Decentralized financing continues to affect the cryptocurrency market, and with a total value of over $ 13 billion in locked-in assets, DeFi projects reason with eager crypto investors. However, while the DeFi room has evolved over the past year, a number of illegal projects are bearing fruit reminiscent of some of the ICO barriers in 2017 and their aftermath.
For example, the large decentralized protocol Harvest Finance was recently hacked. The attacker earned $ 24 million from Harvest Finance malls. More recently, Value DeFi, a decentralized financial protocol, fell victim to a $ 6 million express loan. Of course, SushiSwap was one of the biggest events of the year for DeFi, as the creator sold $ 13 million in development, which led to a market crash.
It is important to note that most DeFi projects are built on the Ethereum blockchain. There are currently over 200 DeFi projects on the Ethereum network, according to DeFiPrime. However, while Ethereum appears to be the most appropriate platform for DeFi projects, network vulnerabilities have played a major role in hacks and scams.
Ethereum smart contract transactions require security
In particular, smart contracts that Ethereum runs are known to be full of security issues, which in turn has had a major impact on DeFi projects. In addition, billion-dollar smart contracts in DeFi projects are often not pre-audited.
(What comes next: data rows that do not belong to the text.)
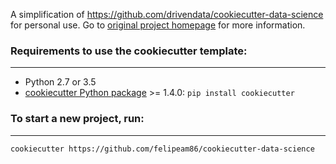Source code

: 
A simplification of https://github.com/drivendata/cookiecutter-data-science for personal use.
Go to [original project homepage](http://drivendata.github.io/cookiecutter-data-science/) for more information.


### Requirements to use the cookiecutter template:
-----------
 - Python 2.7 or 3.5
 - [cookiecutter Python package](http://cookiecutter.readthedocs.org/en/latest/installation.html) >= 1.4.0: `pip install cookiecutter`


### To start a new project, run:
------------

    cookiecutter https://github.com/felipeam86/cookiecutter-data-science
Tom Lindman, a former Microsoft researcher and former CEO of Ethereum Trust Alliance, a group of blockchain companies working on a smart contract security system, told Cointelegraph that there are currently no good ways to determine if a smart contract is right . Secure before the start of the transaction:
DeFi is now worth billions of dollars, but many of these smart contracts are never confirmed. As such, there is still an increase in activity in the DeFi sector as individuals and organizations accept token contracts, exchange tokens and quickly add liquidity to pools without being able to verify the security of contracts. ”
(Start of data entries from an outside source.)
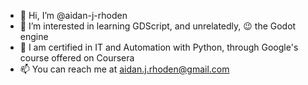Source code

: - 👋 Hi, I’m @aidan-j-rhoden
- 👀 I’m interested in learning GDScript, and unrelatedly, :wink: the Godot engine
- 🌱 I am certified in IT and Automation with Python, through Google's course offered on Coursera
- 📫 You can reach me at aidan.j.rhoden@gmail.com

<!---
aidan-j-rhoden/aidan-j-rhoden is a ✨ special ✨ repository because its `README.md` (this file) appears on your GitHub profile.
You can click the Preview link to take a look at your changes.
--->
Lindemann tried to solve the security problems surrounding smart contracts, and joined the newly established EthTrust Enterprise Ethereum Alliance Security Levels Working Group as co-chairman. According to Lindemann, the task of the working group will be to continue the progress that was originally started by the Ethereum Trust Alliance, or ETA, which aims to establish standards for secure and smart contracts performed on the Ethereum blockchain.
System for registration of secret smart contracts
Lindemann explained that ETA has been working on the EthTrust project for almost a year, even before the DeFi room began to discover vulnerabilities in Ethereum-smart contracts. Coincidentally, the EthTrust project collaborated with the Enterprise Ethereum Alliance, just as the DeFi room was gaining momentum.
Daniel Burnett, CEO of the Enterprise Ethereum Alliance, told Cointelegraph that the timing of the new working group was just a coincidence regarding the emergence of DeFi. The new EthTrust project demonstrates the maturity of the Ethereum network, Burnett said. “We want to help solve the problems that many of our members have expressed about Ethereum,” he said.
In particular, the new working group plans to address security issues in smart contracts by establishing a standards and scoring system to help users better understand how to distinguish between contracts that have passed strict security controls. While the project is still ongoing, the goal is to define certain requirements that smart contracts must demonstrate in order to be considered secure.
For example, Pierre-Alain Mouy, a member of the Enterprise Ethereum Alliance, former ETA product owner and CEO of NVISO Security in Germany, told Cointelegraph that a smart contract can achieve three levels of verification to help people understand the level. trust. :
We started the project by including three different levels of brands that smart contracts could earn to demonstrate their confidence. The first level consists of a smart contract, which is subject to automatic operation. The second and third levels are manual checks of people to ensure the security of contracts. ”
Mui shared that an automated security verification tool will be launched to get a smart contract for the 1st level mark on the contract. The AI tool is designed to validate a specific set of requirements that the working group is currently setting.
If the smart contract continues at the second level, people will conduct a security audit. “There will be definitions of audit firms that will tell you how long it takes them to study these smart contracts,” Moy said, adding: “Finally, there is an audit report.